■ REQUIRED WORK
Since the pictures are not wanted, retype the listing below exactly and without them.

■ RECORDS PROVIDED
══════════

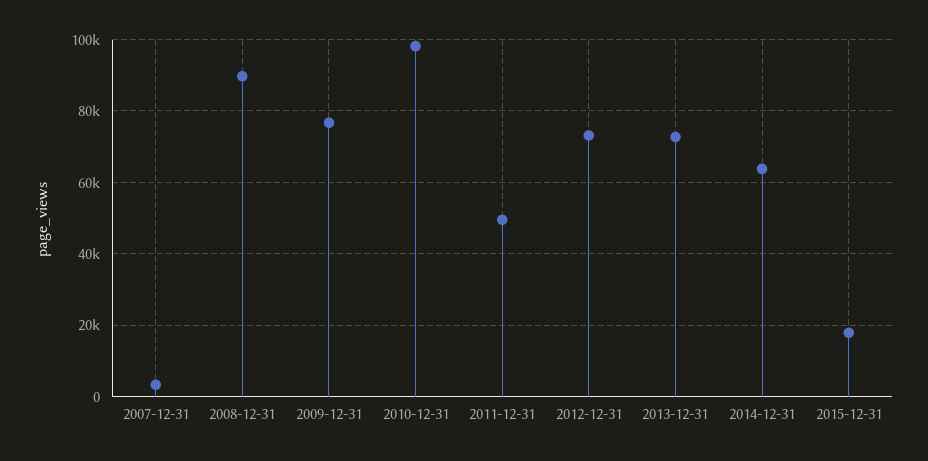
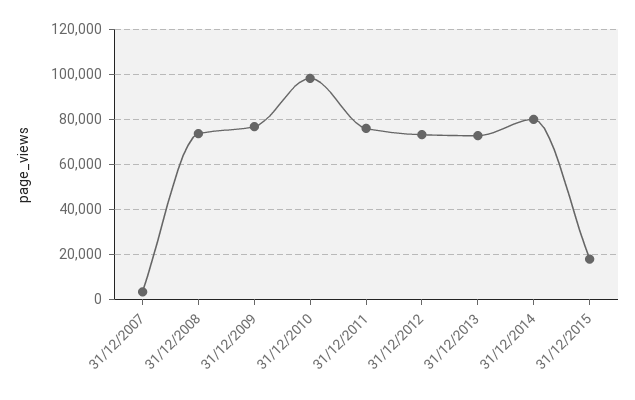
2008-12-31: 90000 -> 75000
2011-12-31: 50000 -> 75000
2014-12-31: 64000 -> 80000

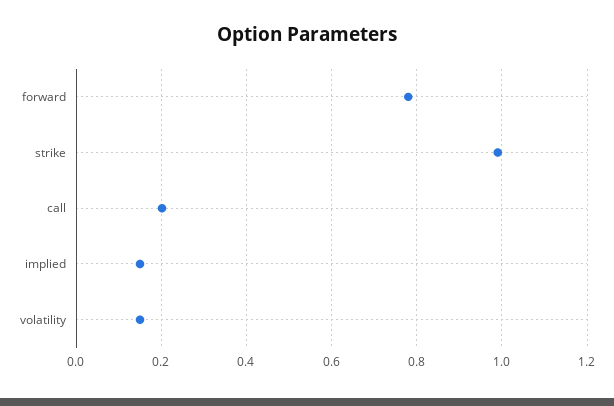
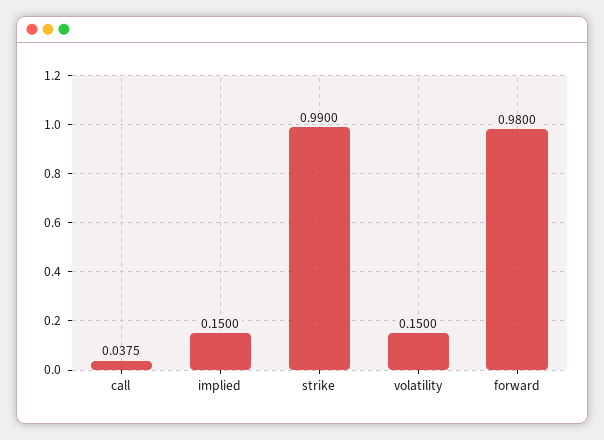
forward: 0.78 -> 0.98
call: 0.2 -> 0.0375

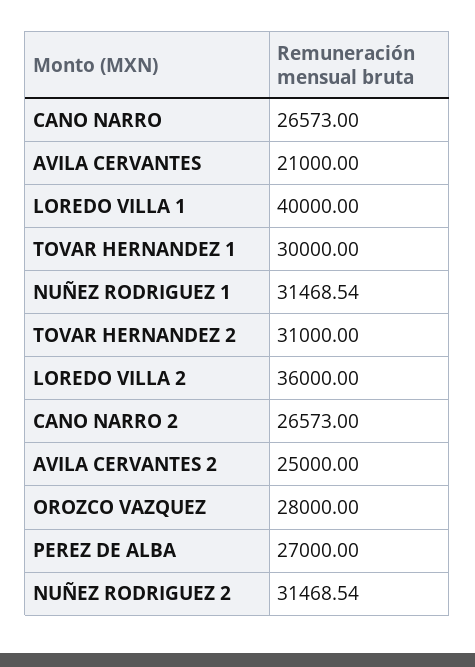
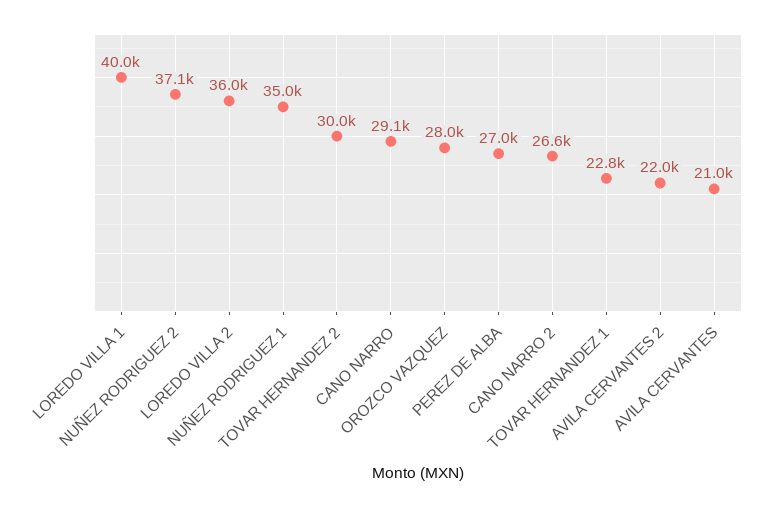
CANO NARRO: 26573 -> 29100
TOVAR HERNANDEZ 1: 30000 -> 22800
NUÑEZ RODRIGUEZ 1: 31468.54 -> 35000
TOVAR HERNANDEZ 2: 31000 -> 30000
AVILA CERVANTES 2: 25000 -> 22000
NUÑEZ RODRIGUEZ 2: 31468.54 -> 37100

══════════

■ FINISHED TASK
2008-12-31: 90000 -> 75000
2011-12-31: 50000 -> 75000
2014-12-31: 64000 -> 80000

forward: 0.78 -> 0.98
call: 0.2 -> 0.0375

CANO NARRO: 26573 -> 29100
TOVAR HERNANDEZ 1: 30000 -> 22800
NUÑEZ RODRIGUEZ 1: 31468.54 -> 35000
TOVAR HERNANDEZ 2: 31000 -> 30000
AVILA CERVANTES 2: 25000 -> 22000
NUÑEZ RODRIGUEZ 2: 31468.54 -> 37100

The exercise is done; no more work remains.